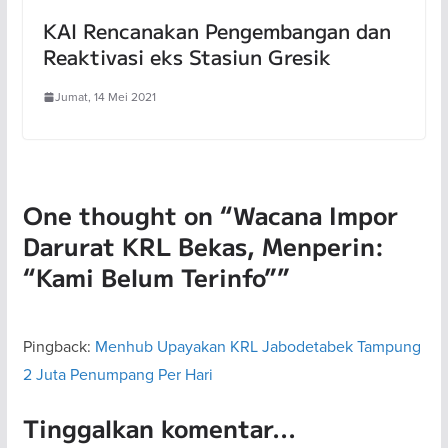
KAI Rencanakan Pengembangan dan
Reaktivasi eks Stasiun Gresik
Jumat, 14 Mei 2021
One thought on “
Wacana Impor
Darurat KRL Bekas, Menperin:
“Kami Belum Terinfo”
”
Pingback:
Menhub Upayakan KRL Jabodetabek Tampung
2 Juta Penumpang Per Hari
Tinggalkan komentar...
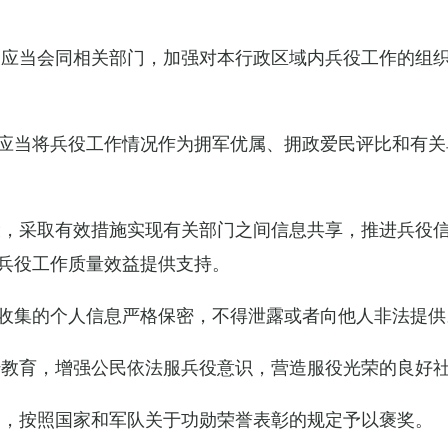
关应当会同相关部门，加强对本行政区域内兵役工作的组
应当将兵役工作情况作为拥军优属、拥政爱民评比和有关
设，采取有效措施实现有关部门之间信息共享，推进兵役
兵役工作质量效益提供支持。
收集的个人信息严格保密，不得泄露或者向他人非法提供
传教育，增强公民依法服兵役意识，营造服役光荣的良好
的，按照国家和军队关于功勋荣誉表彰的规定予以褒奖。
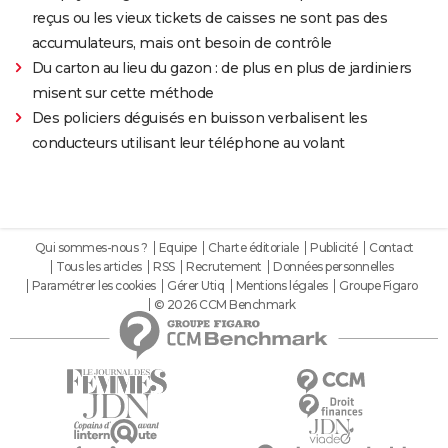
reçus ou les vieux tickets de caisses ne sont pas des
accumulateurs, mais ont besoin de contrôle
Du carton au lieu du gazon : de plus en plus de jardiniers
misent sur cette méthode
Des policiers déguisés en buisson verbalisent les
conducteurs utilisant leur téléphone au volant
Qui sommes-nous ?
Equipe
Charte éditoriale
Publicité
Contact
Tous les articles
RSS
Recrutement
Données personnelles
Paramétrer les cookies
Gérer Utiq
Mentions légales
Groupe Figaro
© 2026 CCM Benchmark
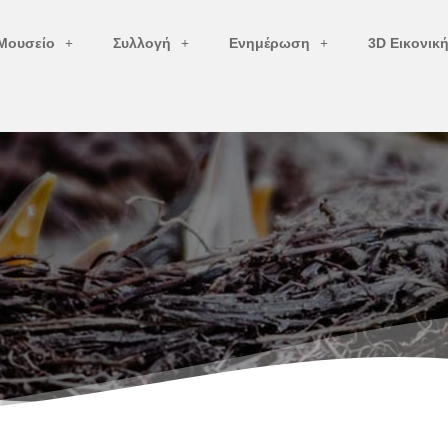
Μουσείο
Συλλογή
Ενημέρωση
3D Εικονικ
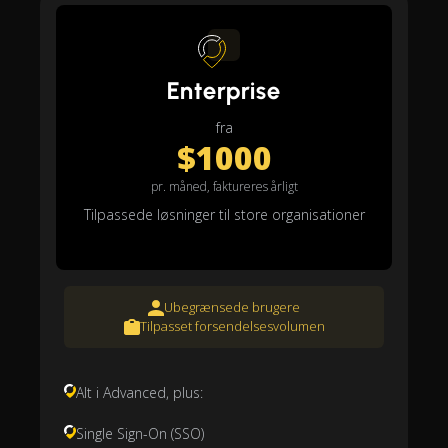
Enterprise
fra
$1000
pr. måned, faktureres årligt
Tilpassede løsninger til store organisationer
Ubegrænsede brugere
Tilpasset forsendelsesvolumen
Alt i Advanced, plus:
Single Sign-On (SSO)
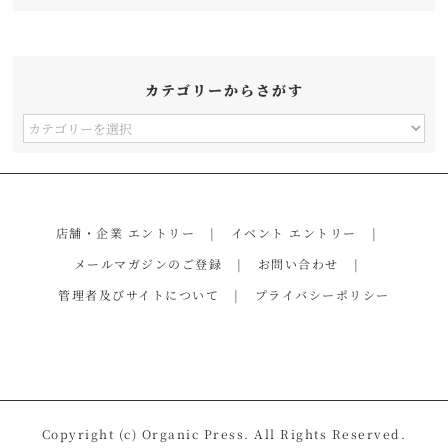
カテゴリーからさがす
カ
テ
ゴ
リ
店舗・企業 エントリー
イベント エントリー
ー
メールマガジンのご登録
お問い合わせ
か
管理者及びサイトについて
プライバシーポリシー
ら
さ
が
す
Copyright (c) Organic Press. All Rights Reserved.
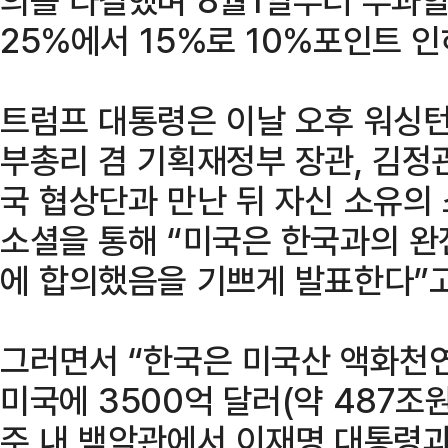
25%에서 15%로 10%포인트 
트럼프 대통령은 이날 오후 워싱
부총리 겸 기획재정부 장관, 김정
국 협상단과 만난 뒤 자신 소유의
소셜을 통해 “미국은 한국과의 
에 합의했음을 기쁘게 발표한다”고
그러면서 “한국은 미국산 액화천연
미국에 3500억 달러(약 487조
주 내 백악관에서 이재명 대통령과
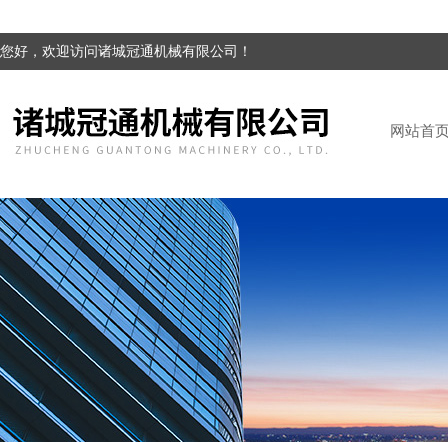
您好，欢迎访问诸城冠通机械有限公司！
网站首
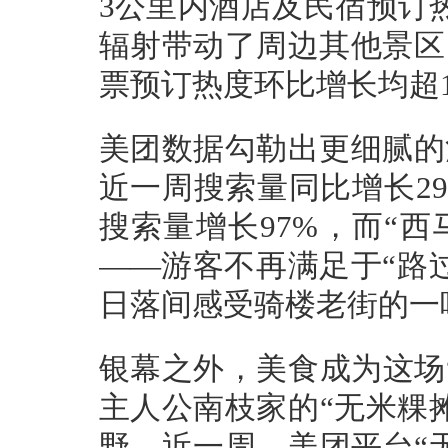
3公里内酒店及民宿预订
辐射带动了周边其他景区
票预订热度环比增长均超1
美团数据勾勒出更细腻的
近一周搜索量同比增长2
搜索量增长97%，而“
——游客不再满足于“路
日落间感受骑楼老街的一
银幕之外，美食成为这场
主人公南枝家的“无米粿
野。近一周，美团平台“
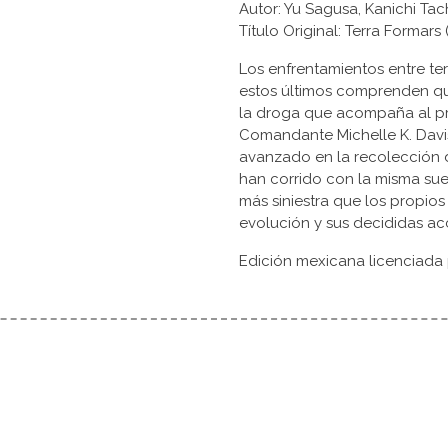
Autor: Yu Sagusa, Kanichi Ta
Título Original: Terra Fo
Los enfrentamientos entre te
estos últimos comprenden q
la droga que acompaña al pr
Comandante Michelle K. Davi
avanzado en la recolección 
han corrido con la misma sue
más siniestra que los propios
evolución y sus decididas ac
Edición mexicana licenciada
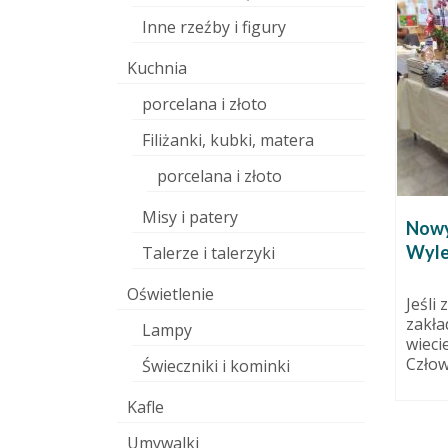
Inne rzeźby i figury
Kuchnia
porcelana i złoto
Filiżanki, kubki, matera
porcelana i złoto
Misy i patery
oach:
Ferie z bajką w pracowni
Nowy
ceramiki!
Wyle
Talerze i talerzyki
listopada 2014
15 stycznia 2015
Oświetlenie
i? Pewnie
Ledwo wdrożyliśmy się w
Jeśli
ienia z
obowiązki po długiej przerwie
zakła
Lampy
stycznie,
świątecznej, a tu już ferie! Jeśli
wieci
nie...
Człow
Świeczniki i kominki
Kafle
Umywalki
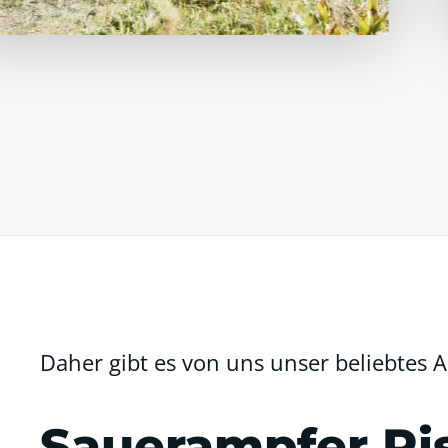
Daher gibt es von uns unser beliebtes
Sauerampfer Ri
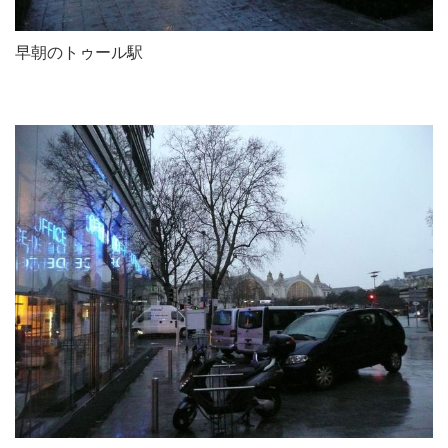
早朝のトゥール駅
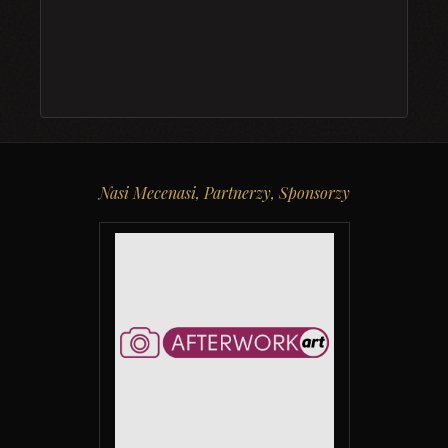
Nasi Mecenasi, Partnerzy, Sponsorzy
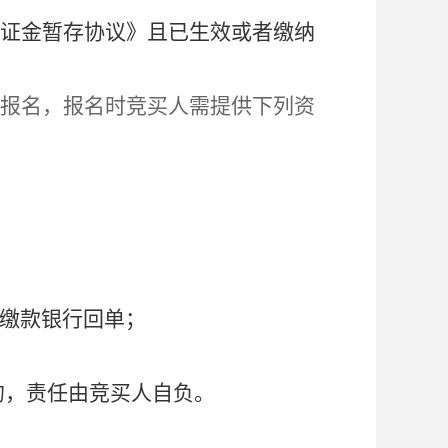
证金暂存协议》且已生效或者缴纳
com/）报名，报名时竞买人需提供下列资
缴款银行回单；
的，责任由竞买人自负。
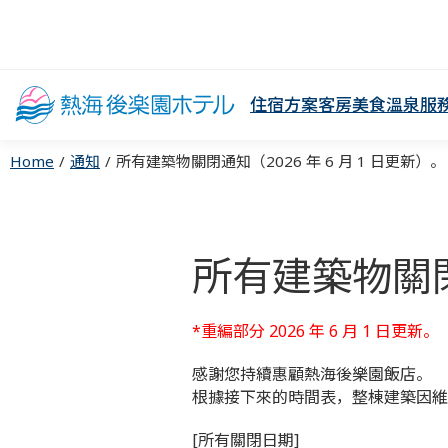
住宿方案
客房
美食
溫泉
服
Home
通知
所有建築物關閉通知（2026 年 6 月 1 日更新）。 ..
所有建築物關閉通
*重編部分 2026 年 6 月 1 日更新。
感謝您持續惠顧熱海後樂園飯店。
根據接下來的時間表，整棟建築因維
[所有關閉日期]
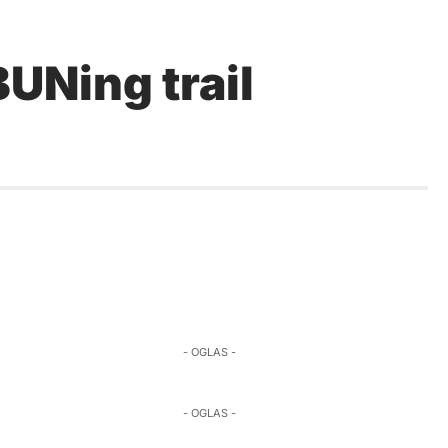
BUNing trail
- OGLAS -
- OGLAS -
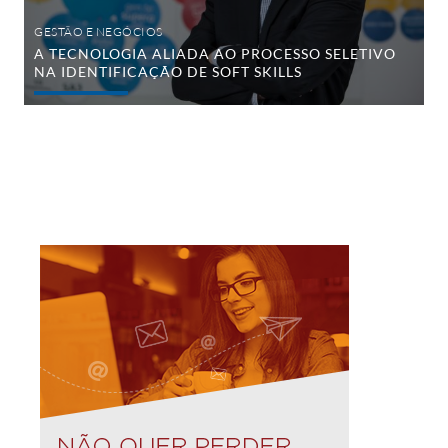
GESTÃO E NEGÓCIOS
A TECNOLOGIA ALIADA AO PROCESSO SELETIVO
NA IDENTIFICAÇÃO DE SOFT SKILLS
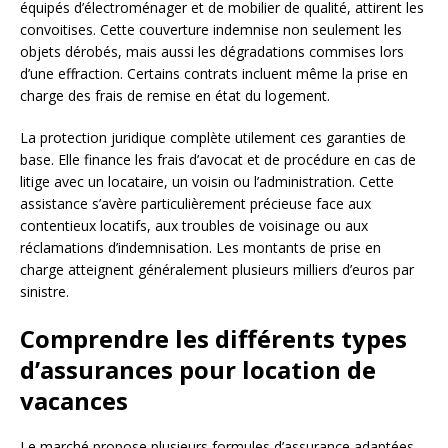
équipés d’électroménager et de mobilier de qualité, attirent les
convoitises. Cette couverture indemnise non seulement les
objets dérobés, mais aussi les dégradations commises lors
d’une effraction. Certains contrats incluent même la prise en
charge des frais de remise en état du logement.
La protection juridique complète utilement ces garanties de
base. Elle finance les frais d’avocat et de procédure en cas de
litige avec un locataire, un voisin ou l’administration. Cette
assistance s’avère particulièrement précieuse face aux
contentieux locatifs, aux troubles de voisinage ou aux
réclamations d’indemnisation. Les montants de prise en
charge atteignent généralement plusieurs milliers d’euros par
sinistre.
Comprendre les différents types
d’assurances pour location de
vacances
Le marché propose plusieurs formules d’assurance adaptées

### EXERCISE REQUIREMENTS
In the listing above, find the line containing "트럼프 대통령은 이날 오후 워싱" and the line containing "más siniestra que los propios", then output those two lines and everything between them exactly as written, without the images.

### WRITTEN SOLUTION
트럼프 대통령은 이날 오후 워싱
부총리 겸 기획재정부 장관, 김정
국 협상단과 만난 뒤 자신 소유의
소셜을 통해 “미국은 한국과의 
에 합의했음을 기쁘게 발표한다”고
그러면서 “한국은 미국산 액화천연
미국에 3500억 달러(약 487조
주 내 백악관에서 이재명 대통령과
您好，欢迎访问诸城冠通机械有限公司！
网站首
3公里内酒店及民宿预订
辐射带动了周边其他景区
票预订热度环比增长均超1
美团数据勾勒出更细腻的
近一周搜索量同比增长2
搜索量增长97%，而“
——游客不再满足于“路
日落间感受骑楼老街的一
银幕之外，美食成为这场
主人公南枝家的“无米粿
野。近一周，美团平台“
Autor: Yu Sagusa, Kanichi Ta
Título Original: Terra Fo
Los enfrentamientos entre te
estos últimos comprenden q
la droga que acompaña al pr
Comandante Michelle K. Davi
avanzado en la recolección 
han corrido con la misma sue
más siniestra que los propios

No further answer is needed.